Chemistry and biochemistry professor recognized for strength of teaching, research

by | Jan 21, 2020

A patent and a teaching award from the National Society of Leadership and Success rounded out the last decade for Distinguished Professor George Gokel.
Distinguished Professor of National Society of Leadership and Success recognized Distinguished Professor of Chemistry and Biochemistry George Gokel for the quality of his teaching at the end of last year. (Photo by August Jennewein)

The National Society of Leadership and Success recognized Distinguished Professor of Chemistry and Biochemistry George Gokel for the quality of his teaching at the end of last year. (Photo by August Jennewein)

When George Gokel opened the email informing him that he’d won a teaching award from the National Society of Leadership and Success, the University of Missouri–St. Louis professor was grateful but surprised.

“I didn’t know the organization,” Gokel said. “I sent a message to the chair, asking him if he knew the organization. You can imagine how stunned I was when I saw a couple of hundred people assembled there when we got to the actual meeting.”

Gokel, a distinguished professor of chemistry and biochemistry and former director of the Center for NanoScience, has accomplished a long list of achievements, which includes 16 patents and becoming a Fellow of the National Academy of Inventors. He’s also been recognized with the American Chemical Society Midwest Award, the James B. Eads Award of the Academy of Science, the UMSL Chancellor’s Award for Excellence in Research and Creativity and more.

A faculty member as distinguished as Gokel could justifiably focus on research and not on teaching, but he cares deeply about giving his students a quality education. That’s what makes this award especially poignant for Gokel.

“It means a great deal to me because I put a great deal of effort into teaching,” he said. “People are sometimes surprised that I teach undergraduates, but I think undergraduates deserve to have experienced scientists teaching them. There’s a lot of new language in organic chemistry. It can be befuddling, but it doesn’t need to be. It’s actually a very logical discipline. But most students come in being scared of the course, so you need to start off simply and explain that there’s nothing mystical or unreasonable.”

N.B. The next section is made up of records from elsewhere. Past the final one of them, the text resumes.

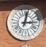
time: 3:02
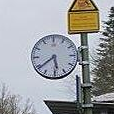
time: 5:39
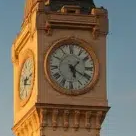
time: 5:19
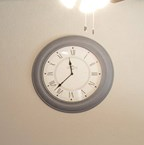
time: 11:36
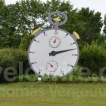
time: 2:12
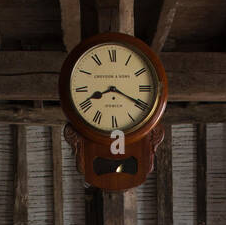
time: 8:19
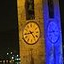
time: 4:43
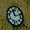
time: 11:12
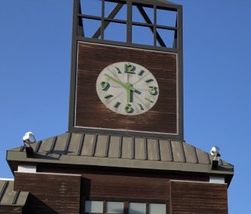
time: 5:49
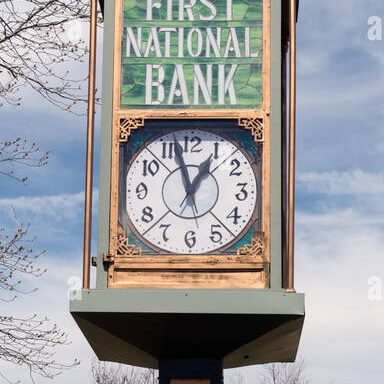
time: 12:57
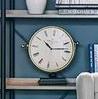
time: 10:13
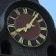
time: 8:06
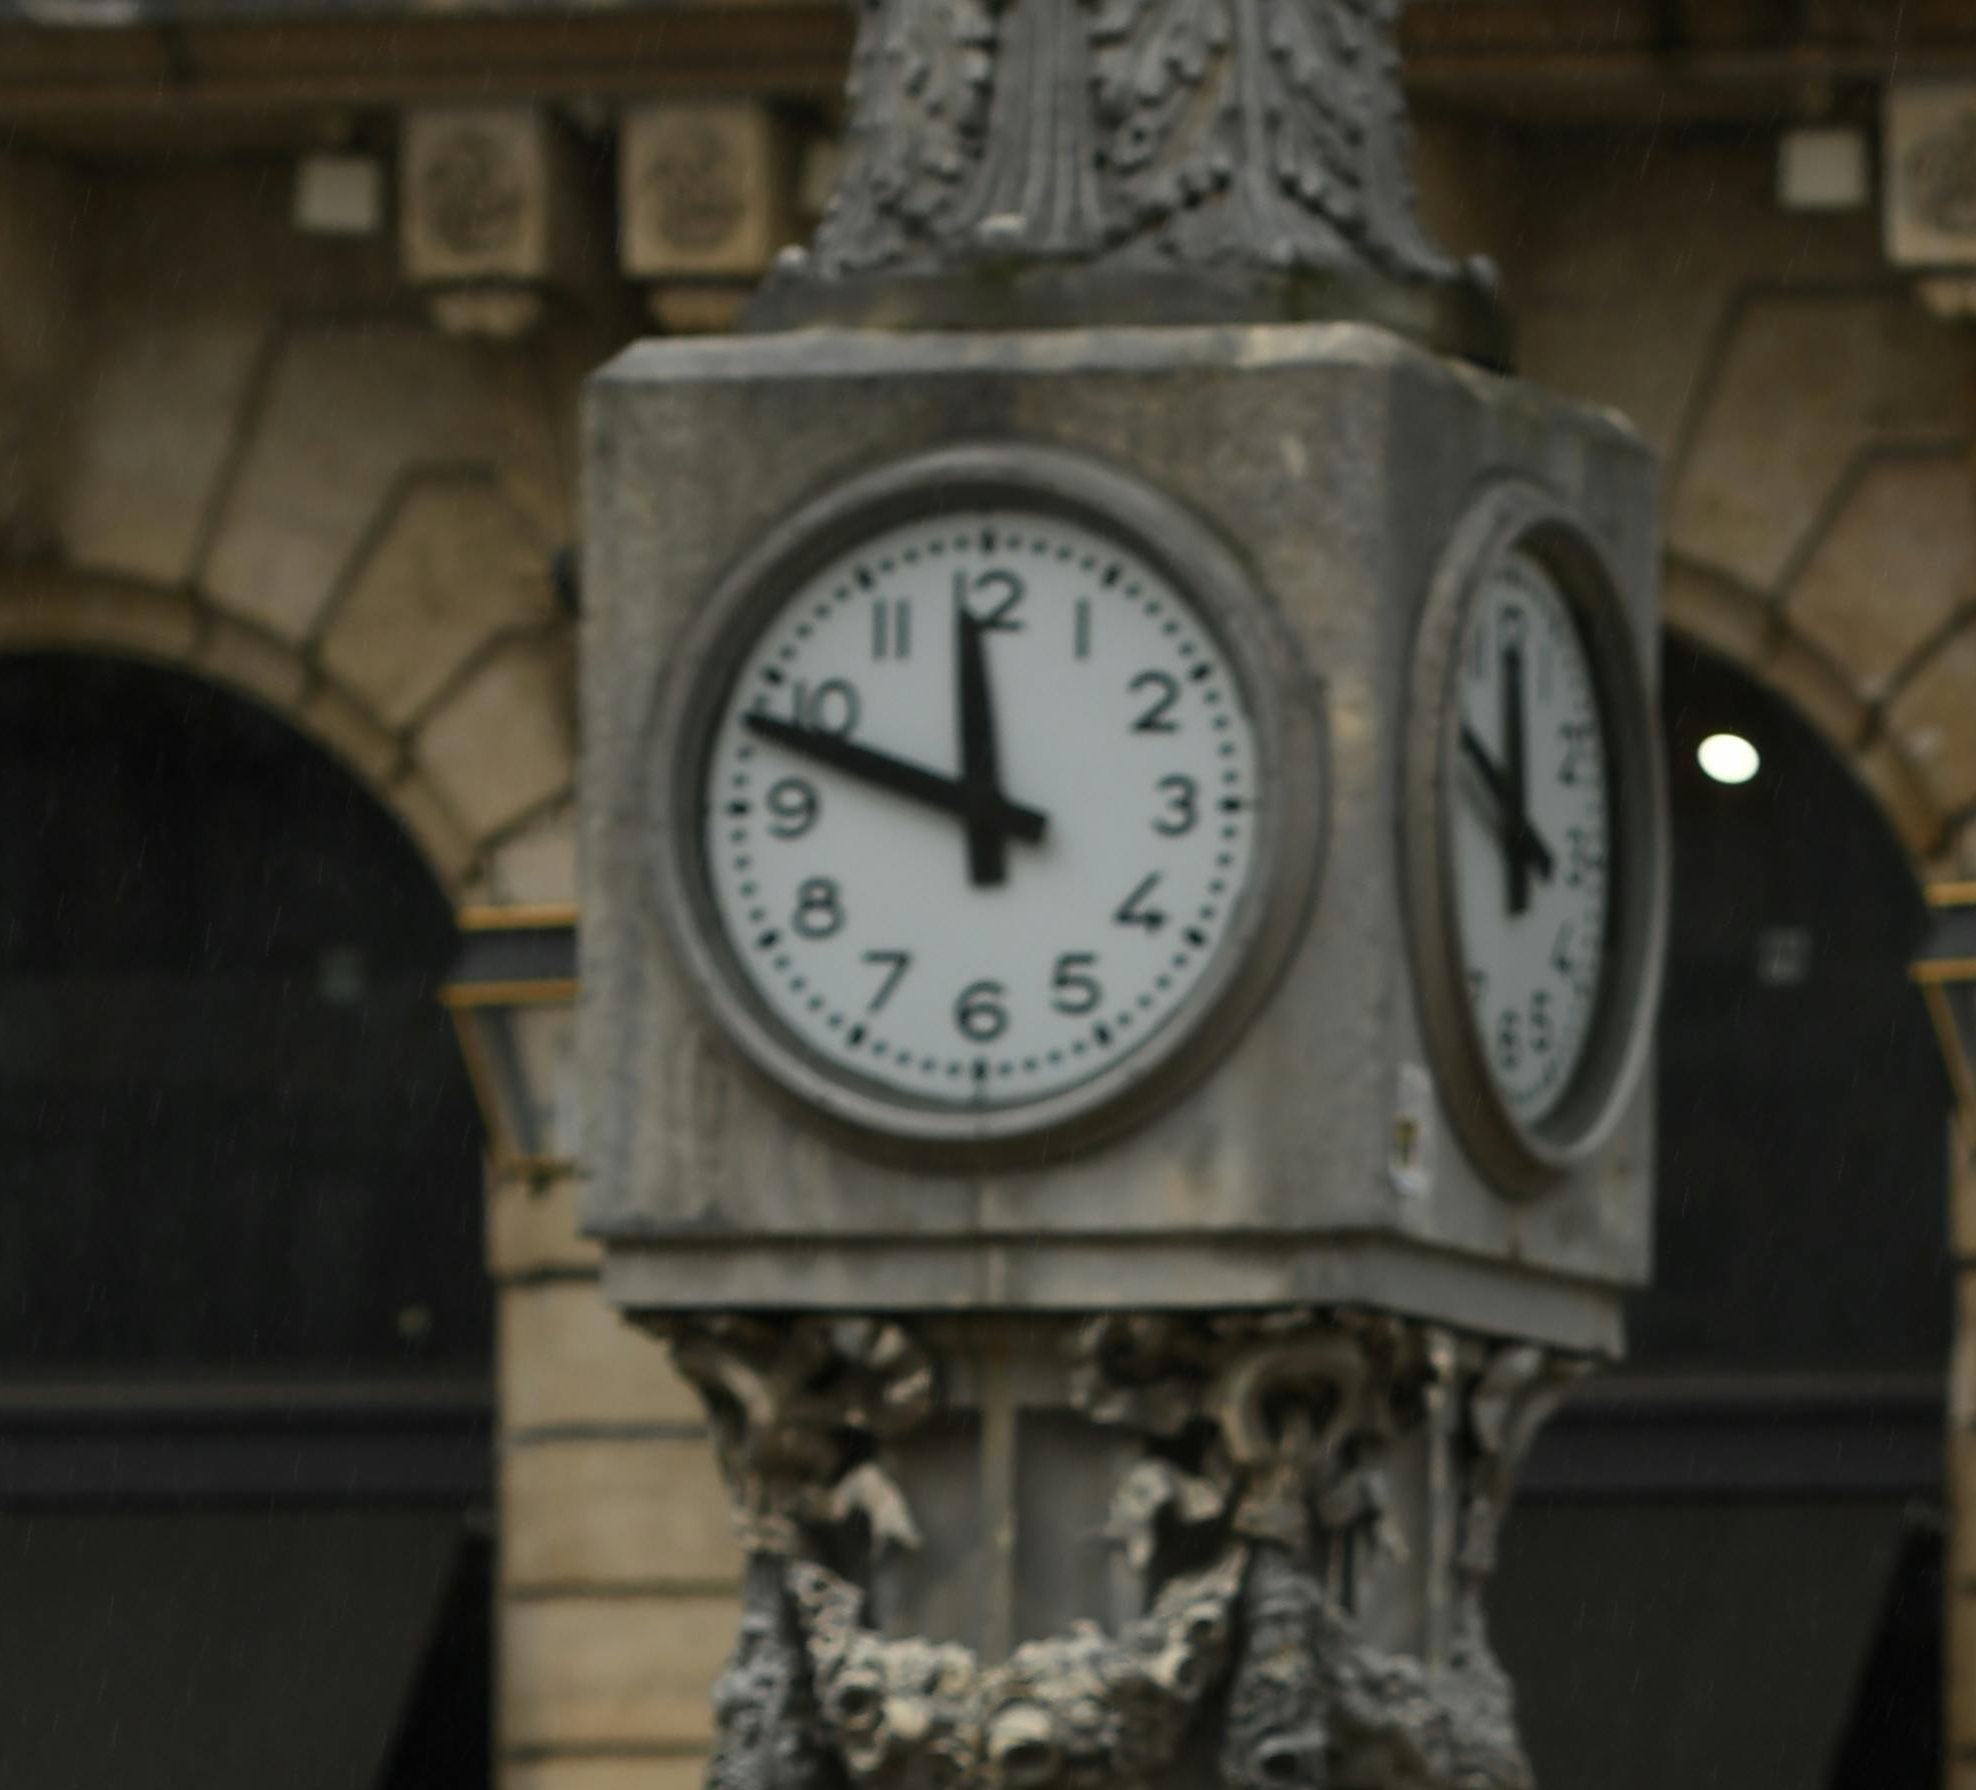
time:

Gokel rotates between teaching “Organic Chemistry,” “Advanced Physical Organic Chemistry” and a graduate seminar.

Gokel values presenting his students with material in a manner that is contemporaneous and engaging. For Gokel, that means no teaching from notes but instead focusing on key topics during each lesson. He believes in helping students learn unfamiliar terms and concepts by comparing them to familiar ones.

Hearing from students who’ve found his courses valuable is the best reward in Gokel’s mind.

“I know that I’ve had a positive effect on people’s lives,” he said. “I get a lot of satisfaction out of that. I think part of the reason we should be in a university is we should be teaching. My research has been very important to me, and I’ve done OK. But teaching is important, and I like it.”

Gokel is known at UMSL and beyond for his work in synthetic organic chemistry. In November, the United States Patent Office once again recognized the value of Gokel’s research by issuing his most-recent patent, “Molecules that Inhibit Efflux Pumps in Multi-drug Resistant Bacteria and Uses Thereof.” Gokel’s group includes Mohit Patel, research associate in chemistry; Saeedeh Negin, post-doctoral fellow in chemistry; and Michael R. Gokel, an electrical engineer who holds a courtesy appointment at UMSL and is Gokel’s son.

They started their research with the goal of making an artificial ion channel. That’s a protein that helps pass things, such as nutrients or waste, through a cell membrane. When they accomplished that goal, the group began thinking about how that invention might be useful.

The current patent application uses that artificial channel to help antibiotics get into bacterial cells, which increases the medicine’s potency. Gokel believes their invention could help combat antibiotic resistance, a growing problem identified by the Centers for Disease Control and Prevention.

“It also has a property we did not anticipate of blocking the proteins that would ordinarily push antibiotics out of a cell,” he said. “More gets in, less antibiotic gets pushed out, so you have a more potent antimicrobial, and we’re trying to develop that. We have some that have very high activity against several organisms, like pneumonia and tuberculosis. We know that our compounds are quite active against a number of bacteria that are resistant to drugs like Vancomycin, which is a drug of last resort.”

Gokel’s group formed a startup company, Upaya Pharmaceuticals, and has done tests in mice for toxicity and bioavailability, and it is working on developing a way for the molecule to be taken orally in conjunction with antibiotics. By the time the drug is ready for clinical trials, Gokel hopes to sell the company and has already begun to see interest on that front.

Until then, he’ll be focusing on investigating molecule analogues and other testing with a contract research organization. This work has been supported in part by University of Missouri System FastTrack Funding Awards.

“We’re still interested in all of the peripheral questions, like how do these compounds actually work?” Gokel said. “How do they enter membranes? How do they foster ion transport and regulation? But those are the academic questions that we need to answer to better understand the biological activity because the truth is there are lots of interesting materials. There are lots of interesting compounds, but many of them don’t have any particular purpose. And these compounds could potentially be lifesaving.”